Breaking Trail

Posted by Ken Campbell February 28, 2008 0 Comment 640 views
Over the past 20 years or so, I have been fortunate to spend many hours and days on the Olympic Peninsula, one of the most beautiful and engaging spots on Earth. I have thought to myself on more than one occasion that, if I could only go to one place, if all my future explorations and adventures had to be limited to one specific spot, that this would be it. It is no exaggeration to say that a person could spend a lifetime here and still not see it all; I’ve been at it for a long time now and I still feel as though I’ve barely scratched the surface of what the Olympic Peninsula really is all about. And I am getting older.

Despite its proximity to populated areas, the Olympic Peninsula remained terra incognita until well into the 20th century. There were villages and towns along the coast and local tribes had lived along the fringes of the land for centuries, but the interior of the peninsula was completely unknown until the late 1800’s, when the first white men crossed the high mountain passes. Even today, in the hustle and clamor of this modern world, the real Olympic Peninsula remains something of a mystery to most. Its wild rivers, snow-covered mountains and pristine shores are still lightly traveled and largely unknown, even to those who regularly spend time in the outdoors.

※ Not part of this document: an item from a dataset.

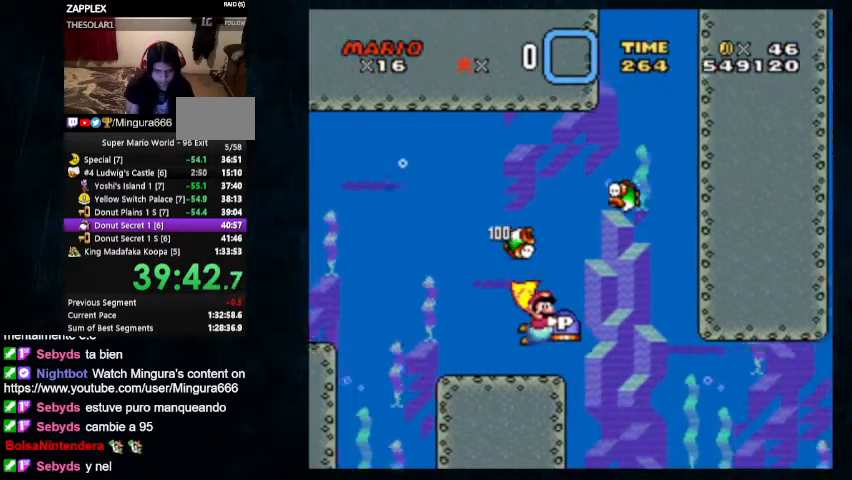
{"buttons": ["Y", "DPAD_DOWN", "DPAD_RIGHT"], "events": []}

The name of this blog is taken from a book of the same name, written by historian Murray Morgan, first published in 1955. “The fist of land thrust north between Puget Sound and the Pacific Ocean,” he called it. “The first land in the Pacific Northwest to be reported by explorers, the last to be mapped – the last wilderness.” Morgan was a great writer; he knew what he was talking about. The wild wonder is still there, even after all the empty years that have come and gone since the Europeans made contact with the Makah, since the Press Party expedition of 1892 and since the blank spots on the map have all been filled in.

But just because you know where the river flows doesn’t mean you’ve tasted the water. Knowledge of the region, if it is confined to maps and excerpts from the yellowing pages of some forgotten explorer’s journal, is not worth much. It is one thing to know that the elevation of Mount Olympus is 7,965 feet and it is quite another to have stood on that summit, to have gazed into the sun-polished waters of the distant Pacific while the alpine wind whistled past your ears.
For me, I have decided to spend the next few years (for starters), chasing that Olympic wind. There are so many places I still need to see, must see, and it seems that time is running, always running. I don’t know how this site will grow and change… in my mind at this moment it is simply a scratch pad, a wall against which ideas are flung. The ones that stick, maybe they are good ideas. Maybe they will come to life somehow.
This is a travelogue, a journal. It is a collection of poems and snapshots, a faded scrapbook filled with odd-shaped cuttings and pressed posies. A random series of portraits, done in mercury ink, of people you’ve never seen before, yet who seem somehow familiar. It is a trip planning tool, like a set of dividers or an old National Geographic magazine. Sometimes, it is the bathroom wall in a small town working-man’s bar, sporting an idiom and vocabulary not recommended for mixed (or mixed-up), company. It is an attempt to know, to really know, a place, and the wild nature that still remains there.